Though some critics have dismissed this idea, it is very attuned to what Bill Clinton recently suggested in his Esquire interview about highlighting the successes and needs across the country, and then linking them, matching them up. Just another turn on the realignment idea:
. . . the two best things you could do are the infrastructure bank and a simple SBA-like loan guarantee for all building retrofits, where the contractor or the energy-service company guarantees the savings. So that allows the bank to loan money to let a school or a college or a hospital or a museum or a commercial building or factories for lease unencumbered by debt to loan it on terms that are longer, so you can pay it back only from your utility savings. You could create a million jobs doing that because of the home models that are out there now.
There are these two guys on Long Island who started a little home-repair deal. They got thirty-five employees now, and they’re — they can go in, tell you how much they’ll save you. There’s an operation in Nebraska that’s in and out in a day, and they’re averaging more than 20 percent savings, and conservative Republican Nebraska is the only state in the country that has 100 percent publicly owned power.

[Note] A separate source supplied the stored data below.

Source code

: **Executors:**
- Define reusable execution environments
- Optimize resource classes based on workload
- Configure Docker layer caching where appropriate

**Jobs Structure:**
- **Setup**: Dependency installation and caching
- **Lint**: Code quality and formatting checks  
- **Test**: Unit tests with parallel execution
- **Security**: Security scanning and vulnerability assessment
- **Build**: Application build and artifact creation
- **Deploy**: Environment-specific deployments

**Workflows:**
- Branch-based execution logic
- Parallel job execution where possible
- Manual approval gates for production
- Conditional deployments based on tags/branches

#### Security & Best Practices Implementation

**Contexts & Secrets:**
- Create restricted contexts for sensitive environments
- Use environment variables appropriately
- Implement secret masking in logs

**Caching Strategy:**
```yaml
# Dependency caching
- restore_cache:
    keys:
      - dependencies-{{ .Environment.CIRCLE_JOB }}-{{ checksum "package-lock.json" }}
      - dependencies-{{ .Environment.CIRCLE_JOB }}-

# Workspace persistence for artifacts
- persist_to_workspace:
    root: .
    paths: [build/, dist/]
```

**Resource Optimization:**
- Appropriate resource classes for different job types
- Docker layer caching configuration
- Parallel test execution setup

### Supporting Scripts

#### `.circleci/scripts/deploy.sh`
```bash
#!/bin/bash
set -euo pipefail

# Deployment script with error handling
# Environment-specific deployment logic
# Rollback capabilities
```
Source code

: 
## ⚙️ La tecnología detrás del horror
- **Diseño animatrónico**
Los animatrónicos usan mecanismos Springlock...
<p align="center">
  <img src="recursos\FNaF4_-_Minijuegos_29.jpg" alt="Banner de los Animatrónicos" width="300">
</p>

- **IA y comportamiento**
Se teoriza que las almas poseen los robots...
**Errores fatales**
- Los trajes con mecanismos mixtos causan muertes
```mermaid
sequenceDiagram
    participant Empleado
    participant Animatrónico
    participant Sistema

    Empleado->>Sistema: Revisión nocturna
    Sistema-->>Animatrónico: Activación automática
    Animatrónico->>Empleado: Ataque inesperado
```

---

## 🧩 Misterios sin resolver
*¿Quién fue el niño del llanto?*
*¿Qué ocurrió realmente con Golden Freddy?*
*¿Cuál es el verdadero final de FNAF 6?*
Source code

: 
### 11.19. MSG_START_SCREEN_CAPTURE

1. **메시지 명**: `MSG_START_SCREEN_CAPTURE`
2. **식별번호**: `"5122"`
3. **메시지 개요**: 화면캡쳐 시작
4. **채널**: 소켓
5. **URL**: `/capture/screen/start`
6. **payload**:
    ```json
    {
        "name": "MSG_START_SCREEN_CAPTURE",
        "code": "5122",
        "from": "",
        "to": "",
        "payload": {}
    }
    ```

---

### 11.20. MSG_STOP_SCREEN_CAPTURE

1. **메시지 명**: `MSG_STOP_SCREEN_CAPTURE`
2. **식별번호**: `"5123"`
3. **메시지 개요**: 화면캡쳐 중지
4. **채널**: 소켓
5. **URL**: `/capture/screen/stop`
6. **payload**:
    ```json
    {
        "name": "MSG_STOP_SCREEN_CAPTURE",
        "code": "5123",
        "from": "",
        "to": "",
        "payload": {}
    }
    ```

You’ve got Orlando with those one hundred computer-simulation companies. They got into computer simulation because you have the Disney and Universal theme parks, and Electronic Arts’ video-games division. And the Pentagon and NASA desperately need simulation, for different reasons. So there you’ve got the University of Central Florida, the biggest unknown university in America, fifty-six thousand students, changing curriculum, at least once a year, if not more often, to make sure they’re meeting whatever their needs are, and they’re recruiting more and more professors to do this kind of research that will lead to technology transfers to the companies. You’ve got Pittsburgh actually becoming a real hotbed of nanotechnology research. You’ve got San Diego, where there are more Nobel-prize-winning scientists living than any other city in America. You’ve got the University of California San Diego and other schools there training people to do genomic work. Qualcomm is headquartered there, and there are now seven hundred other telecom companies there, and you’ve got a big private foundation investing in this as well as the government, and nobody knows who’s a Republican or who’s a Democrat, they’re just building this networking.
We have fabulously innovative, creative people working on all kinds of things. Our true wealth is in our people; our true value is . . . us.
Ratigan is now on a 30-million jobs tour showcasing business enterprises that are, in fact, answering a need, offering value to their communities, providing jobs and in the best capitalist tradition—making a profit.
The endnote is that the country hasn’t lost its edge. We’ve lost the path that works, the one that values quality and integrity. Greedy Bastards will always exist, those hoping to make a quick buck [or trillions of bucks] off the backs of others. They have no shame. The goal is to make them and their thievery the exception, not the rule.
Btw, Ratigan’s book is highly readable, written for the layperson. No economic degrees required. If you’ve been following the financial blowout and/or Ratigan’s show, this will be a fast review. If you’re just starting to pay attention, consider the book a primer—what the country underwent and where we need to go. The sooner, the better. Ratigan encourages us to reclaim our voice, demanding that our people and country come first.
It’s a worthy message. Read the book. Get the word out.